## [Supplied passage]
The last two weeks, we have had the opportunity to start teaching the nutrition and food preservation classes to the families at SAFI and to children at Primary (Elementary) Schools. We experience first hand what life in Malawi is really like. Yes, there are problems with malnutrition but the families and children we teach are so excited to learn from us and apply what is being taught. Yes, families face some financial struggles but who doesn’t? People here are happy. Children play, adults work, occasionally people get sick, often people are healthy. Girls giggle and play when boys they like walk and life continues as normal. Most of the time, it is a blast.

But sometimes we have to deal with miscommunications, bad weather, plans falling through, and problems with our projects. It is like being stuck in lines at Disneyland. It’s frustrating and feels like the circle of Hell reserved for people who didn’t rewind videos before returning them to Blockbuster. Despite that, when things turn around, the love I feel for Malawi comes to the surface and the “magic” is back.

Not the elephants that tried to charge us... but still huge
The last few days we took a long weekend to experience “Wild Africa”. We went to Liwonde and Lake Malawi National Parks. We got to see hundreds of hippos, waterbucks, kudu, elephants, impala, and other animals. We went on a river cruise and Land Rover game drive. The river cruise felt a lot like the Disneyland’s Jungle Cruise and the game drive felt exactly like the Indiana Jones ride, but with one major difference; it was real. The elephant that tried to charge us was real. The hippos peeking their head out of the water were real. The boat and Land Rover were real. Most importantly, the people were real. Everything about it was magical. There was no need for animatronics. Nothing was bolted down to floor. Nothing was artificial. Although I enjoy Disneyland, I experienced the real thing. No amount of twisted metal and audiotapes can even be compared to living it firsthand.

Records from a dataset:
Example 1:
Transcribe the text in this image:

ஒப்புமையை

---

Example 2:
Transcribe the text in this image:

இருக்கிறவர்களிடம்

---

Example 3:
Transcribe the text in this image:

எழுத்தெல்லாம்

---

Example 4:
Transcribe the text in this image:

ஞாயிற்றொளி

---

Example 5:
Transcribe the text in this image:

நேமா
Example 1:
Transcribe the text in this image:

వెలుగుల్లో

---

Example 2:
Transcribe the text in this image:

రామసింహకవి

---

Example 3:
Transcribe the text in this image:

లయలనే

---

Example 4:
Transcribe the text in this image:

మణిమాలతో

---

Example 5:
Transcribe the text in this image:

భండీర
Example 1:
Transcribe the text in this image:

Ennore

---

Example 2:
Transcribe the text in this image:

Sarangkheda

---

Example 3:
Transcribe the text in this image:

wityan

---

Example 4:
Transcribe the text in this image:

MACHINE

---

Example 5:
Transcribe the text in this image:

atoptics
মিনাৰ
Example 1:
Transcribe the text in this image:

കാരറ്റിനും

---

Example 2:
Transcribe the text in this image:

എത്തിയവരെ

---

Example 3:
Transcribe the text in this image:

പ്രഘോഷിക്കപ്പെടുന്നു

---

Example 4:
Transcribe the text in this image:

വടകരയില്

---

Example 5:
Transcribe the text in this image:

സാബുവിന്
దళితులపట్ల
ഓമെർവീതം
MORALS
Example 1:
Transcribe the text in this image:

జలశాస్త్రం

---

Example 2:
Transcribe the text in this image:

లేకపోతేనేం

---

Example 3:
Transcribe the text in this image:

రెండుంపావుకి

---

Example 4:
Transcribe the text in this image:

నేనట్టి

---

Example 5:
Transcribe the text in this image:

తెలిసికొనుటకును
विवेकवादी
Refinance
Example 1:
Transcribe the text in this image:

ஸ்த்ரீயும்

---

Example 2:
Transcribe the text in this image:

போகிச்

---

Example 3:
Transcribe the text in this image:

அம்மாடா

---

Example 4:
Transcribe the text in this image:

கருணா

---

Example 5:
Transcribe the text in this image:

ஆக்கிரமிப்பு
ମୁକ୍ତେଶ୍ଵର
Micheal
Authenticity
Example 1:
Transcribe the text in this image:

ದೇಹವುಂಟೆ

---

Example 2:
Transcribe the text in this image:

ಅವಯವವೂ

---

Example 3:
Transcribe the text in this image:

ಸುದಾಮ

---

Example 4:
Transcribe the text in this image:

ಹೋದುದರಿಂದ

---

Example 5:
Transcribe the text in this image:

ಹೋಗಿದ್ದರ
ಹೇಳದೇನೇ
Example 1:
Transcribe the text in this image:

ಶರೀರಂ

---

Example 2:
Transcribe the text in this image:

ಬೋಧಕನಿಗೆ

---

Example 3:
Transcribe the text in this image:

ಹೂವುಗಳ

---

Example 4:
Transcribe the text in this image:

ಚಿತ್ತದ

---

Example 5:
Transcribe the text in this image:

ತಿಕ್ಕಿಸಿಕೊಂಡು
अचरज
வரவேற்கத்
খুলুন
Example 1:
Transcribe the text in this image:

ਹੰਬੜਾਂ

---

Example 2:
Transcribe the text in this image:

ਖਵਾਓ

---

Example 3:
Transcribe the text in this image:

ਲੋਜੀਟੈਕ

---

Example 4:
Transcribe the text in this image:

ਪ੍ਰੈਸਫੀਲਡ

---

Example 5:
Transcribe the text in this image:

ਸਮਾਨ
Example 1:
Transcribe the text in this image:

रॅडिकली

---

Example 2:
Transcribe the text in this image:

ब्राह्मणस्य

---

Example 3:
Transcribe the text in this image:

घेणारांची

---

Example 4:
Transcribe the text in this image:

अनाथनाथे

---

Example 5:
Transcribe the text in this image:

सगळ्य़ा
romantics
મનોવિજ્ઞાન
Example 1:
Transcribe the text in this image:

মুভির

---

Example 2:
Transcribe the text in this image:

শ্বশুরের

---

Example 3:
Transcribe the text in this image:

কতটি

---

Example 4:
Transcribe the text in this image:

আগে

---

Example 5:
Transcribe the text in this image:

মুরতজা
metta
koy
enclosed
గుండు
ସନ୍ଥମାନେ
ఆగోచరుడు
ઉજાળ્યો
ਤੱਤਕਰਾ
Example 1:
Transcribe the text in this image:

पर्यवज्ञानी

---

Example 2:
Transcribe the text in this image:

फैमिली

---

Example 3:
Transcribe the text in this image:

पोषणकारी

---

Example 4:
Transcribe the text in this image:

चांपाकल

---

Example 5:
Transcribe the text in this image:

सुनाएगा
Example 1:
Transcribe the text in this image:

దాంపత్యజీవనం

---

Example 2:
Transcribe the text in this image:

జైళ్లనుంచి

## [Aim of the task]
Reproduce the passage about life in Malawi from "The last two" to "is a blast.", changing "blast" to "delight".

## [Exercise output]
The last two weeks, we have had the opportunity to start teaching the nutrition and food preservation classes to the families at SAFI and to children at Primary (Elementary) Schools. We experience first hand what life in Malawi is really like. Yes, there are problems with malnutrition but the families and children we teach are so excited to learn from us and apply what is being taught. Yes, families face some financial struggles but who doesn’t? People here are happy. Children play, adults work, occasionally people get sick, often people are healthy. Girls giggle and play when boys they like walk and life continues as normal. Most of the time, it is a delight.